Maryam: It’s very important to me. Our mission is about intersectionality and creating space for these different voices and the best people to tell those stories are the people being directly affected. It comes with the territory. It’s required, based on our mission. It’s important to me to practice what we’re preaching. These messages that we’re out her giving, we want to create a work environment that’s similar and that does those things that we’re talking about.

BNP: For other women of color considering becoming entrepreneurs in today’s society with all of the things that we have to rise up against, is there anything that you would like to tell them or that you wish someone would have told you when you were starting Philadelphia Printworks?

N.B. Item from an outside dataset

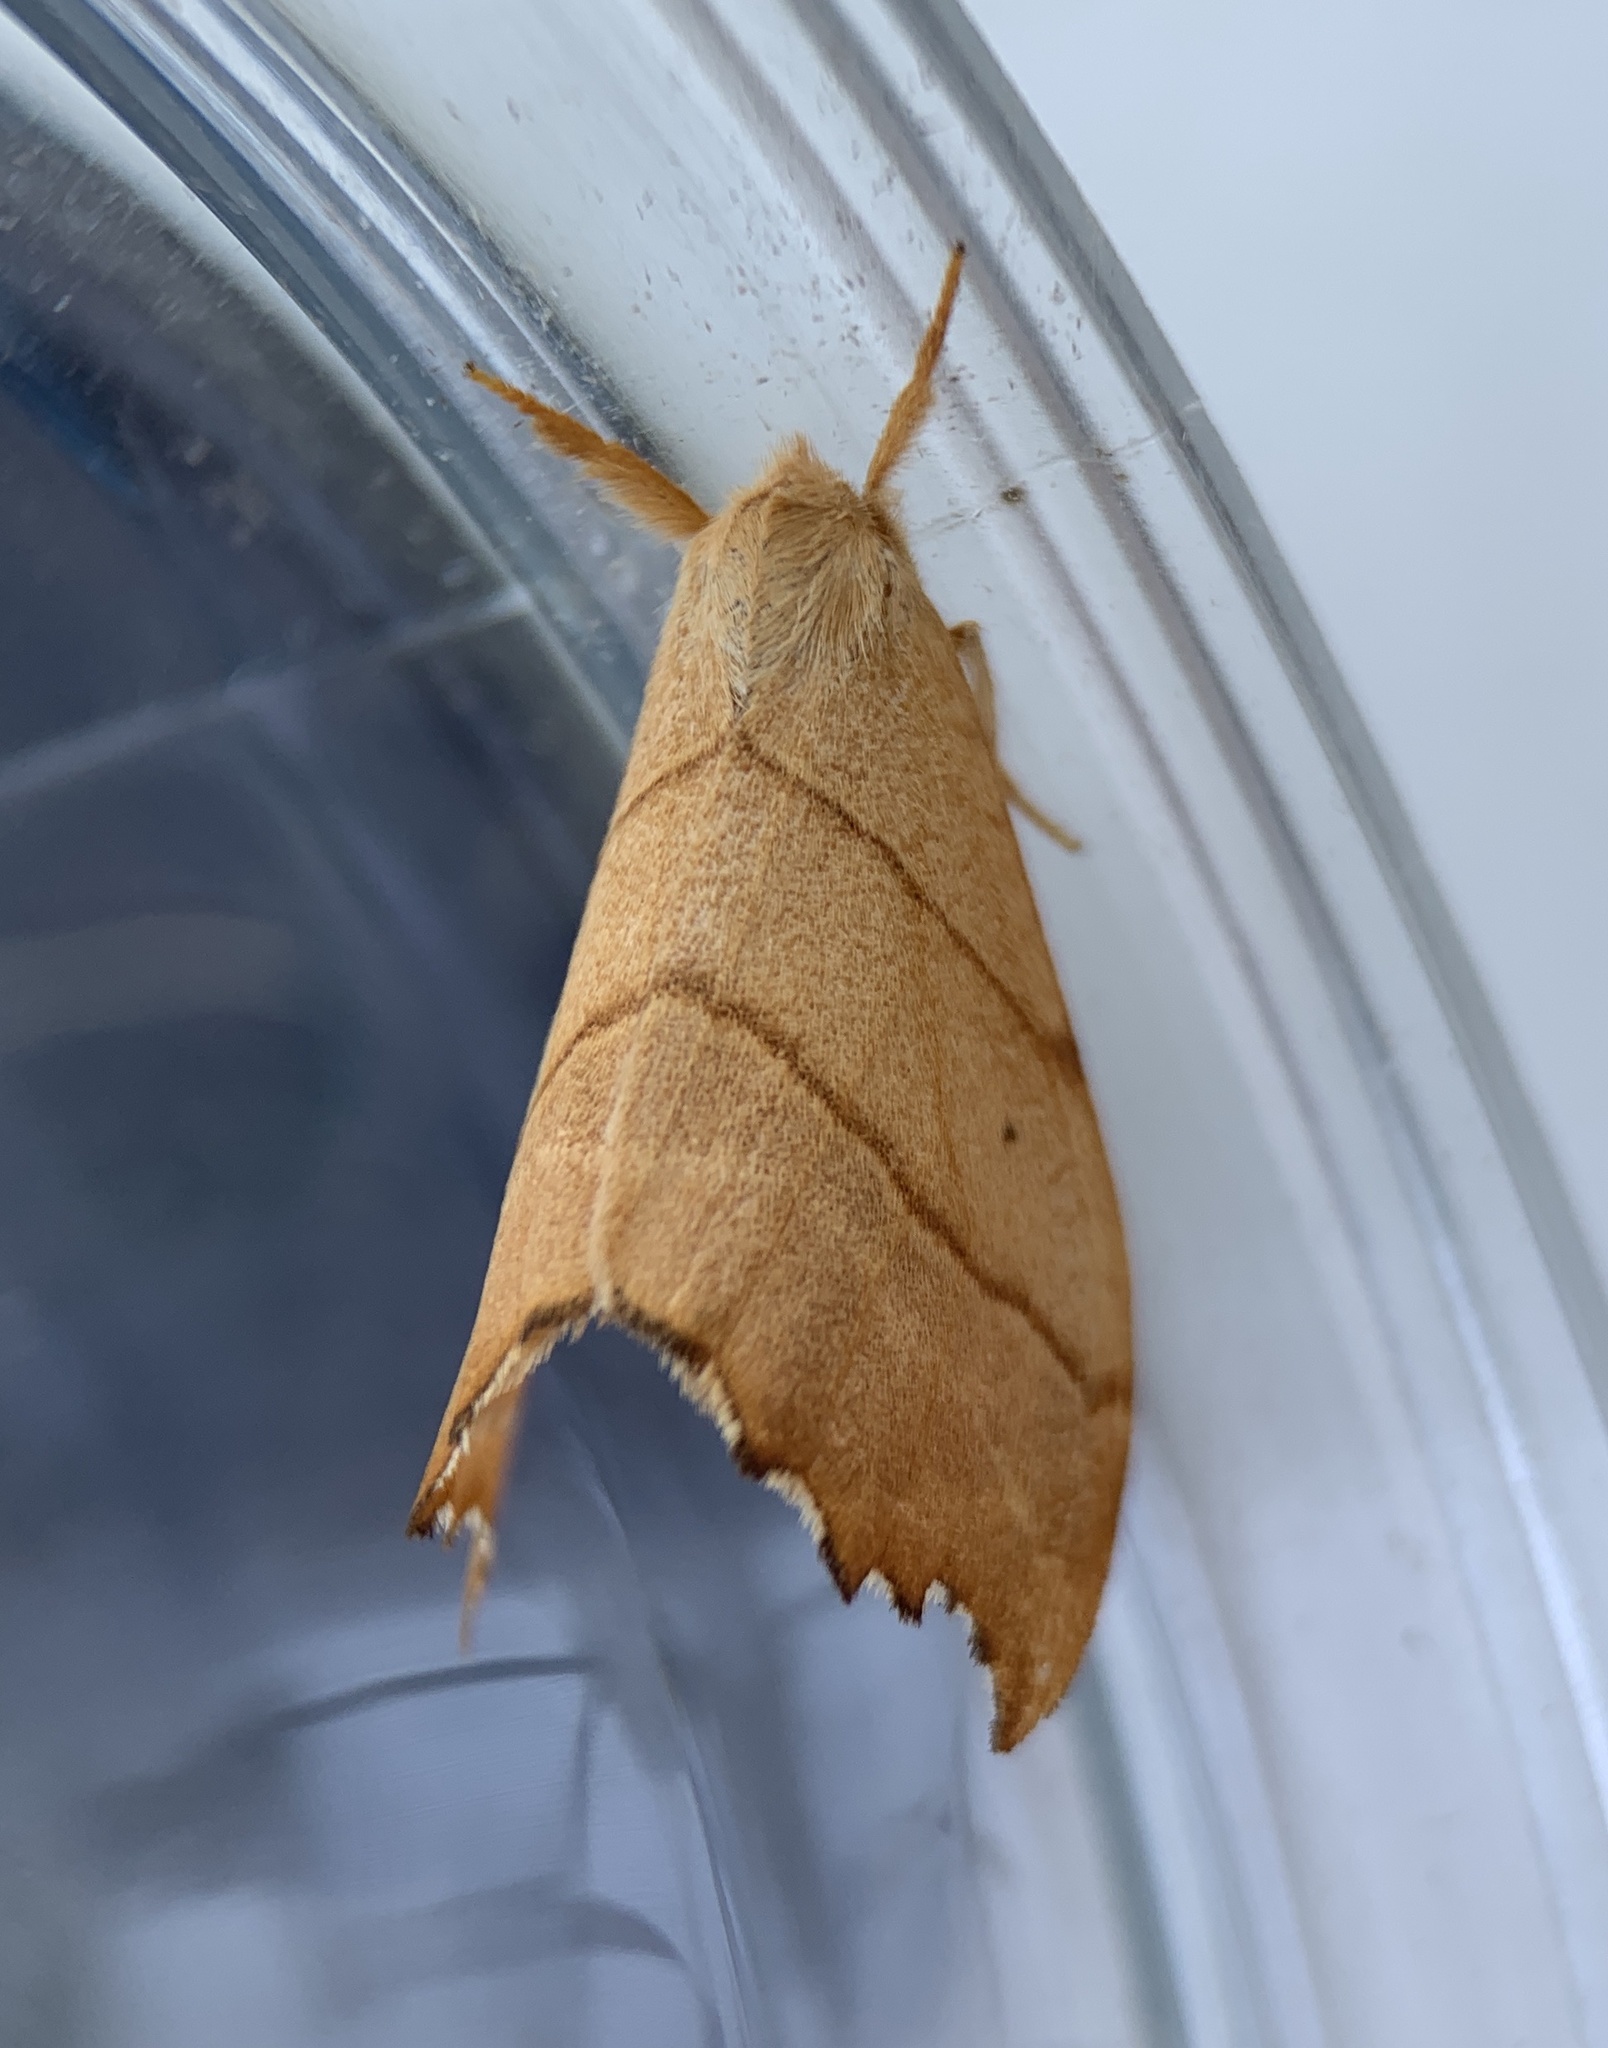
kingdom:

Maryam: I’ve been reflecting on this a lot lately and am now doing this full time since about a month ago. I also just read an article that said that by 2020, 40% of the workforce will be freelancers and doing gig work. So, it was an affirmation to me. What I would say is find what you love to do and stick with it. Since the beginning of Philadelphia Printworks, I took my first step and every year, every step after that I just wanted to be better than the last step. Every year, I would stop and reflect and make my plan for the next year to be just a little bit better than I was the year before. I think that by breaking it down incrementally, it’s a lot more accessible and less overwhelming than trying to have everything figured out when you first start out, because it’s impossible. You’ll get there and then you’ll learn more and then you’ll go from there. I think if you do that, then you’ll turn around in 6, 7, 8 years and will have learned so much at that point. There will be people who will respect the knowledge that you have learned, because you’ll be an expert in whatever it is that you’ve decided to devote your life to. So make sure you love it and stick with it.